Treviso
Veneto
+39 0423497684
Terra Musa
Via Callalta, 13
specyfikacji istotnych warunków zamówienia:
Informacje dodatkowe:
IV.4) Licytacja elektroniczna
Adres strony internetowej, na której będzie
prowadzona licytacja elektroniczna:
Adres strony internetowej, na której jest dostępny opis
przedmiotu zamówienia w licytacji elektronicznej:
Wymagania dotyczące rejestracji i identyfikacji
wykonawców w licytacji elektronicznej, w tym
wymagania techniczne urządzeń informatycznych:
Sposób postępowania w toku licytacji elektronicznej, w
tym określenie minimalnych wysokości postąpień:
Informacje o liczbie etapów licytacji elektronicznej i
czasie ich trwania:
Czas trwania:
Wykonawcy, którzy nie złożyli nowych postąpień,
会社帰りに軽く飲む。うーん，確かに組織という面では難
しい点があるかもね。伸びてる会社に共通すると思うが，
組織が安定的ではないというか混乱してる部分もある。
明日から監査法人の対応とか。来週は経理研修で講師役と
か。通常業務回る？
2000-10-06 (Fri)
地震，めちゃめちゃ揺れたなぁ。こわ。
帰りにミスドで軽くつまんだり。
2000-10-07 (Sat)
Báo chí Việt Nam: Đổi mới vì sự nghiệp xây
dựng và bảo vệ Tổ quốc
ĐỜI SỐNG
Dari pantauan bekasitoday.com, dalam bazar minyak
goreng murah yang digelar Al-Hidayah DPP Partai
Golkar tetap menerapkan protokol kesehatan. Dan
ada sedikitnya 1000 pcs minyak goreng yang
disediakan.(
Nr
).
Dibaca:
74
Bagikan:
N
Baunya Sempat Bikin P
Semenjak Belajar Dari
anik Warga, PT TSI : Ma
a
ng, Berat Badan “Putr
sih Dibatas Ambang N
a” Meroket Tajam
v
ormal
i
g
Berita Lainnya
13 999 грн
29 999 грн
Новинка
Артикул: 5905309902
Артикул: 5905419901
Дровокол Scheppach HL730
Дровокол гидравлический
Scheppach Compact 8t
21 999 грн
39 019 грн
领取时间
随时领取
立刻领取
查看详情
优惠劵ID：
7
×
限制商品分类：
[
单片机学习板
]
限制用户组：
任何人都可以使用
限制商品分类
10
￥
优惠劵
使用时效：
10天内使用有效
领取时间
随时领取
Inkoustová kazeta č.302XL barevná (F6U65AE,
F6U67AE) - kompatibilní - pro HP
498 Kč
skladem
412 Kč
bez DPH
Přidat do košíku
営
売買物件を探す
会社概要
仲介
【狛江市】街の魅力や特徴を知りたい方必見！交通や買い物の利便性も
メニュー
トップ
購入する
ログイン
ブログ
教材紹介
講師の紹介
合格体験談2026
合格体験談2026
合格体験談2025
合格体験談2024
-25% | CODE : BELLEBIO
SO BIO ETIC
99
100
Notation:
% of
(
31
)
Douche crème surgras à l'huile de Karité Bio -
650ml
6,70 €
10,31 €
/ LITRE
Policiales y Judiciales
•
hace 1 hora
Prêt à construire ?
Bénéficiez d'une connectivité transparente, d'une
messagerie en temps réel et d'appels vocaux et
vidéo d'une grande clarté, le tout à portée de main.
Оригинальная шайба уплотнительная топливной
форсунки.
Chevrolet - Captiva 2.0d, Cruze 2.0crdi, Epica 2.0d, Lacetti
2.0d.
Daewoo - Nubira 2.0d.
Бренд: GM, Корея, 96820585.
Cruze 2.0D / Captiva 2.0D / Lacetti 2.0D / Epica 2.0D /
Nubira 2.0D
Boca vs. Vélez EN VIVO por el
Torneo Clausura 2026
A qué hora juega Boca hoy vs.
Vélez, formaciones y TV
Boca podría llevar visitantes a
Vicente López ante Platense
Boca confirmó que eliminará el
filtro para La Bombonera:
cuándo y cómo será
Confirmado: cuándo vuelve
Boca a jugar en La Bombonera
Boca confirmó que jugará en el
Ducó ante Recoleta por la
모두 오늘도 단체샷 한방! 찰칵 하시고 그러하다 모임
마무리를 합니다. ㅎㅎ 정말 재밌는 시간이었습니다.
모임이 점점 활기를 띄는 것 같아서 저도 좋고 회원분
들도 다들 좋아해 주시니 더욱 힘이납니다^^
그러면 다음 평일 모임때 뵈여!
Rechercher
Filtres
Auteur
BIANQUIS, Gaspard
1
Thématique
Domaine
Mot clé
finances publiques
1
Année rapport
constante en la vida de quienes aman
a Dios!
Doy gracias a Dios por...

■ ■ ■ ■ ■ ■ ■

**Required work:** Copy out each line of the entries where the word "Epica" is found.

**Response to this exercise:**
Chevrolet - Captiva 2.0d, Cruze 2.0crdi, Epica 2.0d, Lacetti
Cruze 2.0D / Captiva 2.0D / Lacetti 2.0D / Epica 2.0D /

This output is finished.